» **PAGE EXCERPT**:
We've heard of sticking keyboards in a dishwater to clean out the cruft (with mixed results), but motherboards, memory, and bare naked motherboards? Well, how else do you propose cleaning off the Vaseline?
This sounds like the setup to an April Fools' Day prank, but it's very real, and it has to do with an insane overclocking battle taking place on YouTube. Or as JayzTwoCents puts it, an overclocking beef (albeit a friendly one) between him, Bitwit, Gamers Nexus, Paul's Hardware, Linus Tech Tips, and now overclocking guru Der8auer.
The friendly battle was born out of Nvidia's GeForce RTX 2080 Ti graphics card. "What happens when NVIDIA Launches a GPU that really wasn't all that exciting? You overclock the hell out of it and see who can push theirs farther!," JayzTwoCents explains.
They're chasing 3DMark records, and the bragging rights that go along with them. That's pretty typical when new hardware is released. However, what's unique about this round of competition is that the participants are posting videos that detail some crazy setups.
The latest one to emerge is from Der8auer, and in it he explains how and why he uses a dishwasher to clean his components. For him, this has been the easiest way of removing the Vaseline that gets applied to areas of components to protect them from condensation.

» **TASKS TO COMPLETE**:
- a) Reproduce the overclocking article between "We've heard of" and "off the Vaseline?", inclusive, swapping "keyboards" for "computer mice".
- b) Carry the overclocking article forward with the next part, beginning after its final sentence.
The listing that comes next is separate material with no connection to the overclocking article.

» **DATA SUPPLIED**:
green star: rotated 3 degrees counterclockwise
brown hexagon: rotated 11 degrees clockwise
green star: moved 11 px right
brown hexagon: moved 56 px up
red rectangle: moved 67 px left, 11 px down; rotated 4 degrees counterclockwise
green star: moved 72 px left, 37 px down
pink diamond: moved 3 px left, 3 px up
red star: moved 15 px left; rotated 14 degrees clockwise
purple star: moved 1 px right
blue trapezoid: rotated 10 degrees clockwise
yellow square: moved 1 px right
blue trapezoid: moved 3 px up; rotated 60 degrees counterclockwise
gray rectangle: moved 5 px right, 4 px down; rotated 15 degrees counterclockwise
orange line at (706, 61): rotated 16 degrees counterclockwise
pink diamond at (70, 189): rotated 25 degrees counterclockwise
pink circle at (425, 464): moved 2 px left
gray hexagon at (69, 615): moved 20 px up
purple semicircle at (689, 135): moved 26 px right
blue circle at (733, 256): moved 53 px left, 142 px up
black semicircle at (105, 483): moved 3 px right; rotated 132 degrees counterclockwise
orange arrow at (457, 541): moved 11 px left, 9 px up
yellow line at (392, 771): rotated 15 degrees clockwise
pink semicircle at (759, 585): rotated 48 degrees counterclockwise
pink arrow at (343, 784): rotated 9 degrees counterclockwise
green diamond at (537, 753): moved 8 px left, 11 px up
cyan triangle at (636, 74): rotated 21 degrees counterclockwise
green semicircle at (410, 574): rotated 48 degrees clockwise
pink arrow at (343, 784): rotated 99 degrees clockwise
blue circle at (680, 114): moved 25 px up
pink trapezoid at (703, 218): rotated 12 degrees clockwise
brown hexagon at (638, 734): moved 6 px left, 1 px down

» **ANSWERS TO THE EXERCISE**:
- a)
We've heard of sticking computer mice in a dishwater to clean out the cruft (with mixed results), but motherboards, memory, and bare naked motherboards? Well, how else do you propose cleaning off the Vaseline?

- b)
He doesn't use any soap or detergent, just water. He notes that Vaseline melts at fairly low temperatures, and while he doesn't necessarily recommend trying this at home, he's apparently been using this method a long time with good success. Check it out:
Pretty wild, but it's really just the tip of the overclocking iceberg. JayzTwoCents uploaded a video showing his setup being cooled by an air conditioner blowing cold air into a carboard enclosure. Have a look:
There are more than a dozen videos with several hours of combined content, presumably with even more to come. Check it all out if you have time to kill, or just want to see how what kind of extremes the overclocking pros are will to go in pursuit of benchmarking records.